Vous décrire comment nous vécûmes ce mois dans lequel nous étions entrés m’est impossible. Nous échappâmes littéralement à l’espace temps, vécûmes ce mois en cinq minutes, réellement en cinq minutes sous une couverture d’amour de notre Père céleste absolument extraordinaire. Il m’arrive quelquefois de me demander si nous avons bien vécu ce mois sur la terre à mesure que nous l’avons vécu, ou ailleurs… Car ce fut une succession de miracles tous plus extraordinaires les uns que les autres. Sans que nous ne demandions rien, ni ne parlions à qui que ce soit de notre situation, les miracles vinrent à notre rencontre, dans une espèce de défilement du temps extraordinairement accéléré et heureux. Je ne sais toujours pas aujourd’hui si nous étions sur la terre ou ailleurs pour vivre ces choses, mais je sais qu ‘à travers elles D.ieu a en Son cœur de Père un extraordinaire réservoir d’amour et qu’Il aimerait quelque peu communiquer Son état d’esprit et Sa générosité à des hommes que l’on pourrait appeler pères spirituels, par exemple.
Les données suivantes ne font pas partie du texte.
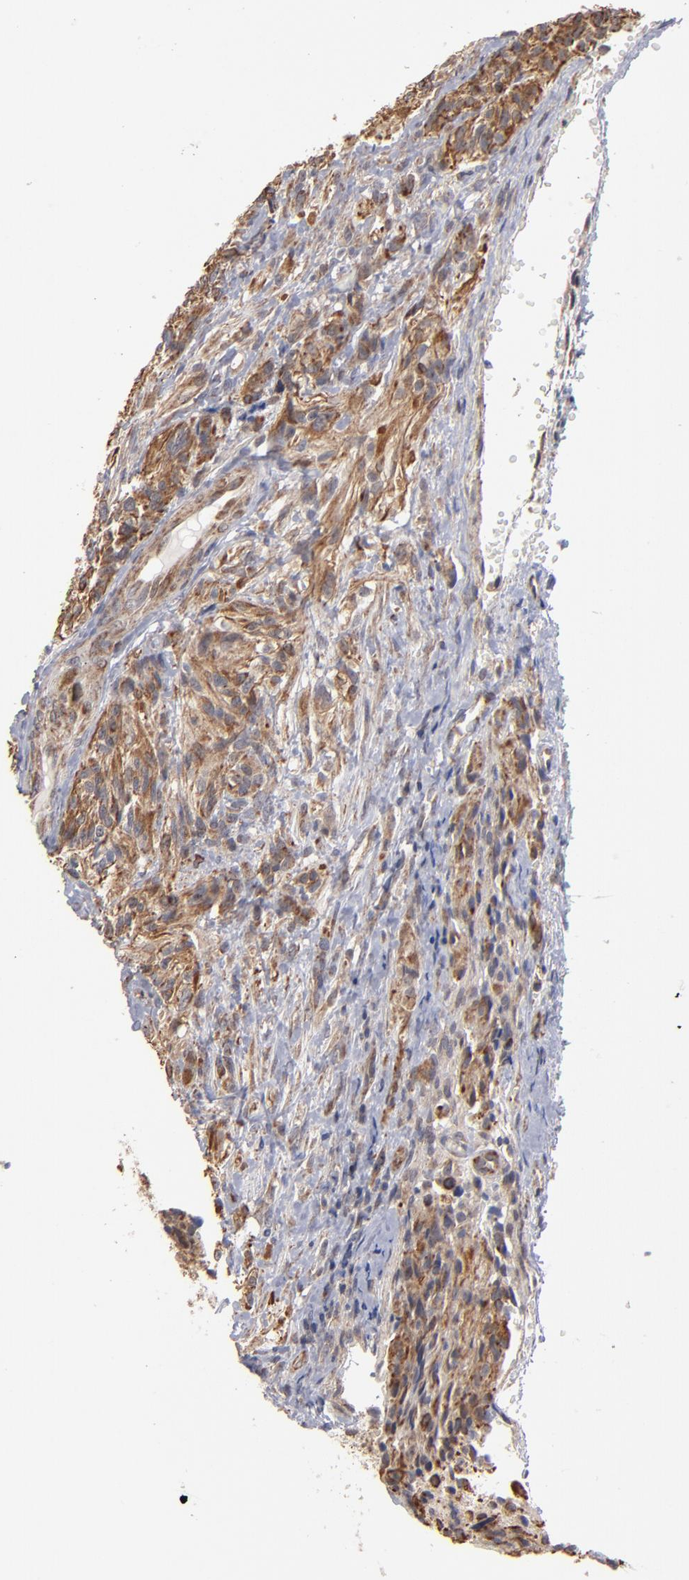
{"staining": {"intensity": "moderate", "quantity": ">75%", "location": "cytoplasmic/membranous"}, "tissue": "glioma", "cell_type": "Tumor cells", "image_type": "cancer", "snomed": [{"axis": "morphology", "description": "Normal tissue, NOS"}, {"axis": "morphology", "description": "Glioma, malignant, High grade"}, {"axis": "topography", "description": "Cerebral cortex"}], "caption": "Immunohistochemical staining of malignant high-grade glioma displays medium levels of moderate cytoplasmic/membranous protein expression in approximately >75% of tumor cells.", "gene": "MIPOL1", "patient": {"sex": "male", "age": 56}}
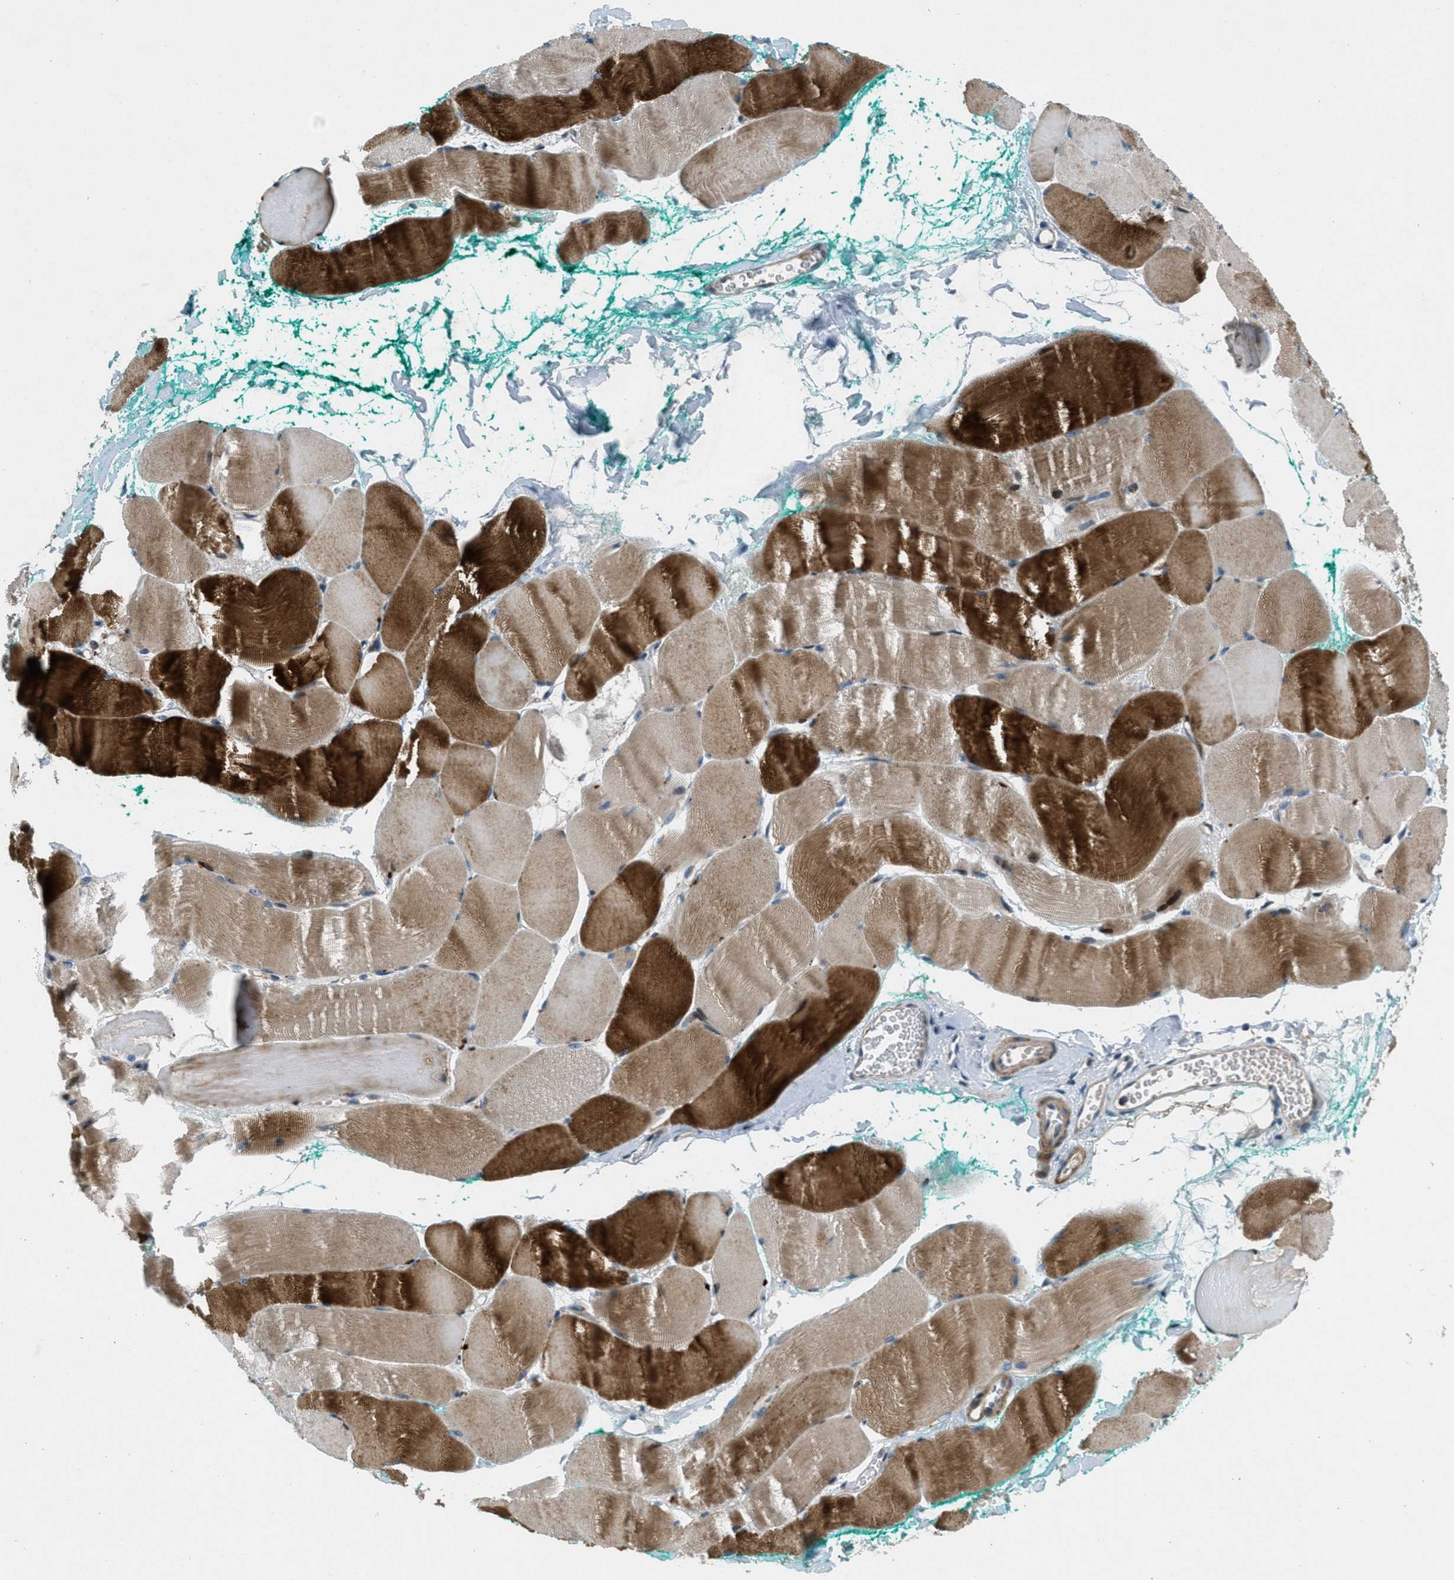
{"staining": {"intensity": "strong", "quantity": "<25%", "location": "cytoplasmic/membranous"}, "tissue": "skeletal muscle", "cell_type": "Myocytes", "image_type": "normal", "snomed": [{"axis": "morphology", "description": "Normal tissue, NOS"}, {"axis": "morphology", "description": "Squamous cell carcinoma, NOS"}, {"axis": "topography", "description": "Skeletal muscle"}], "caption": "Immunohistochemical staining of normal skeletal muscle exhibits strong cytoplasmic/membranous protein positivity in about <25% of myocytes.", "gene": "CLEC2D", "patient": {"sex": "male", "age": 51}}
A la même époque, nous reçûmes en provenance de l’œuvre française comme à l’accoutumée, une casette audio. Elle était inhabituelle dans son contenu : l’homme de D.ieu qui s’exprimait d’ordinaire d’une façon tellement positive, celui qui nous avait apporté tant de bénédictions, avait perdu sa paix et réglait à travers cette cassette des comptes. Nous reçûmes instantanément la conviction très forte qu’il nous fallait suspendre la réception de ces cassettes qui avaient été notre seul réconfort pendant de longs mois. L’espérance d’un père spirituel s’évanouissait de nouveau à l’horizon. La chose était d’autant plus grave que je continuais à vivre des attaques intérieures régulières et violentes de la part de Satan, et, un jour, après avoir crié à D.ieu, car je ressentais avoir besoin de délivrance, j’annonçais à mon épouse que nous allions coûte que coûte et dès le lendemain rechercher un culte dominical.